▶前田潔氏(神戸学院大総合リハビリテーション学部教授)は2日、今年10月に実施した認知症初期集中支援チームの認知症サポート医に関する調査結果を発表し、診療所の医師ほど熱心に活動している傾向があることを報告した。1〜3日に都内で開催された第35回日本認知症学会学術集会のシンポジウムで発表した。
▶調査は2015年度にチームを設置予定とした自治体を対象とし、全国173チームから回答を得た。回答者のほとんどは非医師のチーム員。調査結果によると、主なサポート医の所属が診療所であるチームのほうが「サポート医が機能している」という回答が93%と、病院の81%に比べて高かった。医師の専門科目や自治体の規模では有意差はなかったという。サポート医が「機能していない」と答えた22チームのうち、82%が「サポート医の同行訪問が困難」と回答するなど、チーム員は同行訪問を重視している。ここからは診療所の医師が積極的に同行訪問を行っていることが窺える。

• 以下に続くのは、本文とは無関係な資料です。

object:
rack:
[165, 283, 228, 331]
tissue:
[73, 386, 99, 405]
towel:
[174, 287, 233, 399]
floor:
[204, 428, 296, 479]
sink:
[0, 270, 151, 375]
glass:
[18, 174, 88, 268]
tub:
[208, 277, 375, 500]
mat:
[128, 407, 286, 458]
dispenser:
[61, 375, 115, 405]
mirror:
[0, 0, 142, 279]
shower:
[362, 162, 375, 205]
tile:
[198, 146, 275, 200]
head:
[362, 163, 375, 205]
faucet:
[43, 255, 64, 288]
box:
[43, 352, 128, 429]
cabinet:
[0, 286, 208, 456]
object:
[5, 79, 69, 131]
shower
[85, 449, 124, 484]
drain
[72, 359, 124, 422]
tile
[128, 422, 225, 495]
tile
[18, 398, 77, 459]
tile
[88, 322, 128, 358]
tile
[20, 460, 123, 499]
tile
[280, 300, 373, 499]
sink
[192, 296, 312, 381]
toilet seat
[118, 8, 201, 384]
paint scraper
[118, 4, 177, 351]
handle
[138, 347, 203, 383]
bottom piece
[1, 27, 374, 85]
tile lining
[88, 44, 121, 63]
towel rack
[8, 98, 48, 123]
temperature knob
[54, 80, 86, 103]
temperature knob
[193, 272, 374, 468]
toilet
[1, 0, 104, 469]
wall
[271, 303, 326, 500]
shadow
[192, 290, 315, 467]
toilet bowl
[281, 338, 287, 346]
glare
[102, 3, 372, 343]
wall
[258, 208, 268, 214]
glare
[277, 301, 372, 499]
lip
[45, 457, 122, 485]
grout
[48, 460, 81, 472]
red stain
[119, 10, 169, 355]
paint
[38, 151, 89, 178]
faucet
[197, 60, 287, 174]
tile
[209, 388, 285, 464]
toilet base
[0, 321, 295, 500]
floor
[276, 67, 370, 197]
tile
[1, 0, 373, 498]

▶前田氏はこのほか、医師確保に困難を感じていない自治体が大半だったが、医師確保が深刻という考えへの賛同も84%に上ったことを紹介し、「現在は医師が確保できていても、今後は難しくなると予想している」と指摘。チームの医師に診療報酬がつかない点については「今後アウトリーチを進めるためには学会などが(国に評価を)働きかけることが1つのポイント」と述べた。
▶国は2015年度からチームの医師の要件を緩和するなどの対策を実施している。医師確保が難しくなると見込まれる中、認知症初期集中支援チームを推進するにはそれに加えて、チームに参加する医師を診療報酬上で評価することが必要だ。